[Data extracted from a collection]
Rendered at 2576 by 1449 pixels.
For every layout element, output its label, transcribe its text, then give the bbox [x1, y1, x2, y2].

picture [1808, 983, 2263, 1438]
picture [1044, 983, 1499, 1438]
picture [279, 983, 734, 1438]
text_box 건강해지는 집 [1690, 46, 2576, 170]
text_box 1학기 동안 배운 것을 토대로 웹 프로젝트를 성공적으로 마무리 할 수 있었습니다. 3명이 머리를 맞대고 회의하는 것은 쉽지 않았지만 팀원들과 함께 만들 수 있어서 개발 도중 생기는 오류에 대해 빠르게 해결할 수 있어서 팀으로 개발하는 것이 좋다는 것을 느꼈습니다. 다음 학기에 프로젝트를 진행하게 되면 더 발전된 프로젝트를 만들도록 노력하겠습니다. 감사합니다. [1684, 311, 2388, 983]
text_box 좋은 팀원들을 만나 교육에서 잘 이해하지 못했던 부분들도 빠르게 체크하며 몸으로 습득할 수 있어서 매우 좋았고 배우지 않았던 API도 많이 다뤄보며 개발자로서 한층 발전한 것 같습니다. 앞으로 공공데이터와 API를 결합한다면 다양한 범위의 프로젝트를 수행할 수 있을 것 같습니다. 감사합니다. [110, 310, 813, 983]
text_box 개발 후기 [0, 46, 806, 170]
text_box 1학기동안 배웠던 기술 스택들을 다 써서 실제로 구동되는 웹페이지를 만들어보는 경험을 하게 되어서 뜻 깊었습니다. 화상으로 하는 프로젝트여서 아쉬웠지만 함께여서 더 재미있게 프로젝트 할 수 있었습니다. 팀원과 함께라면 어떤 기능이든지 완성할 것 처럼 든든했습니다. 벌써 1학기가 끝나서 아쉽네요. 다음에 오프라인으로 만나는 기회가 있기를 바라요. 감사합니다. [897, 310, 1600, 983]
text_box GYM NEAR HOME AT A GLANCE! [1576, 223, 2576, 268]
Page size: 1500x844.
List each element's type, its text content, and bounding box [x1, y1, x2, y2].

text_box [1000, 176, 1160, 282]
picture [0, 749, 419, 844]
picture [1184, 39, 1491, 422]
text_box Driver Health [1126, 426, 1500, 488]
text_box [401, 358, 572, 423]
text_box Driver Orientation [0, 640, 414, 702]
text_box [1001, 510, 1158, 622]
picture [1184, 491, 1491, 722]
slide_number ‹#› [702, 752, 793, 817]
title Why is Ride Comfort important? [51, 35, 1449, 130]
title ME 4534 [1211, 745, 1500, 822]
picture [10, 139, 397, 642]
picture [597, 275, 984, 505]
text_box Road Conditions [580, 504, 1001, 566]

**WORK ITEM:**
Line by line, retype all of the entries.

**RESULT OF THE TASK:**
Rendered at 2576 by 1449 pixels.
For every layout element, output its label, transcribe its text, then give the bbox [x1, y1, x2, y2].

picture [1808, 983, 2263, 1438]
picture [1044, 983, 1499, 1438]
picture [279, 983, 734, 1438]
text_box 건강해지는 집 [1690, 46, 2576, 170]
text_box 1학기 동안 배운 것을 토대로 웹 프로젝트를 성공적으로 마무리 할 수 있었습니다. 3명이 머리를 맞대고 회의하는 것은 쉽지 않았지만 팀원들과 함께 만들 수 있어서 개발 도중 생기는 오류에 대해 빠르게 해결할 수 있어서 팀으로 개발하는 것이 좋다는 것을 느꼈습니다. 다음 학기에 프로젝트를 진행하게 되면 더 발전된 프로젝트를 만들도록 노력하겠습니다. 감사합니다. [1684, 311, 2388, 983]
text_box 좋은 팀원들을 만나 교육에서 잘 이해하지 못했던 부분들도 빠르게 체크하며 몸으로 습득할 수 있어서 매우 좋았고 배우지 않았던 API도 많이 다뤄보며 개발자로서 한층 발전한 것 같습니다. 앞으로 공공데이터와 API를 결합한다면 다양한 범위의 프로젝트를 수행할 수 있을 것 같습니다. 감사합니다. [110, 310, 813, 983]
text_box 개발 후기 [0, 46, 806, 170]
text_box 1학기동안 배웠던 기술 스택들을 다 써서 실제로 구동되는 웹페이지를 만들어보는 경험을 하게 되어서 뜻 깊었습니다. 화상으로 하는 프로젝트여서 아쉬웠지만 함께여서 더 재미있게 프로젝트 할 수 있었습니다. 팀원과 함께라면 어떤 기능이든지 완성할 것 처럼 든든했습니다. 벌써 1학기가 끝나서 아쉽네요. 다음에 오프라인으로 만나는 기회가 있기를 바라요. 감사합니다. [897, 310, 1600, 983]
text_box GYM NEAR HOME AT A GLANCE! [1576, 223, 2576, 268]
Page size: 1500x844.
List each element's type, its text content, and bounding box [x1, y1, x2, y2].

text_box [1000, 176, 1160, 282]
picture [0, 749, 419, 844]
picture [1184, 39, 1491, 422]
text_box Driver Health [1126, 426, 1500, 488]
text_box [401, 358, 572, 423]
text_box Driver Orientation [0, 640, 414, 702]
text_box [1001, 510, 1158, 622]
picture [1184, 491, 1491, 722]
slide_number ‹#› [702, 752, 793, 817]
title Why is Ride Comfort important? [51, 35, 1449, 130]
title ME 4534 [1211, 745, 1500, 822]
picture [10, 139, 397, 642]
picture [597, 275, 984, 505]
text_box Road Conditions [580, 504, 1001, 566]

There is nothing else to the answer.